*** Opening of Page excerpt ***
Doetecum, Joannes (I) van

On the left sits a man from Pegu. At the time, Pegu was the capital of a powerful kingdom in modern Myanmar. It was a wealthy kingdom, which was frequently visited by Europeans for trade. Not long after the publication of the Itinerario, the Portuguese conquered the city in 1599. The man sitting there on a cushion is holding a fan and a flower. Next to him is a depiction of a man from the Moluccas. In this martial depiction he is holding a sword and a shirt. To his right are a man and woman of the St. Thomas Christians. The St. Thomas Christians were a Malabarese community of Christians who traced their origins to the evangelizing of Thomas in southwest India, which he was supposed to have done in the 60s AD, during which he died of martyrdom according to the tradition. These Christians fell under the Church of the East, rather than papal Catholicism. They were thaught to be born with enlarged thighs and were called penekays. The text under the image states that they were considered cursed by the Indians.
*** Close of Page excerpt ***
*** Opening of Records ***
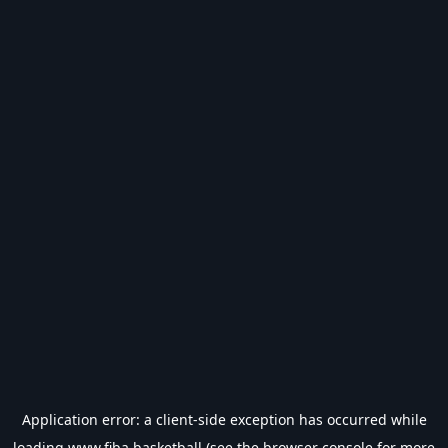
Application error: a
client
-side exception has occurred while
loading
www.fiba.basketball
(see the
browser console
for more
*** Close of Records ***
Required work:
1. Using the description of the engraving, decide whether each statement agrees with it: (a) the man from Pegu holds a fan and a flower; (b) the St. Thomas Christians fell under papal Catholicism; (c) the Portuguese conquered Pegu in 1599. Answer yes or no for each and quote the deciding words.
2. List every object that the description of the engraving says a figure is holding.
3. Extend the description of the engraving, starting after its final sentence.

Results for the exercise:
1.
(a) Yes: "The man sitting there on a cushion is holding a fan and a flower."
(b) No: "These Christians fell under the Church of the East, rather than papal Catholicism."
(c) Yes: "Not long after the publication of the Itinerario, the Portuguese conquered the city in 1599."

2. A fan, a flower, a sword, a shirt

3.
The texts under the image read from left to right: “Someone from Pegu, where much gold [and many] diamonds and rubies are found the seal wax is made.”

“An inhabitant of the islands of the Moluccas, where the Garyophyl. cloves grow abundantly, whose clothes are of straw.”

“Of the Penekays lineague (literally: family) of St. Thomas, who the Indians say are wholly cursed.”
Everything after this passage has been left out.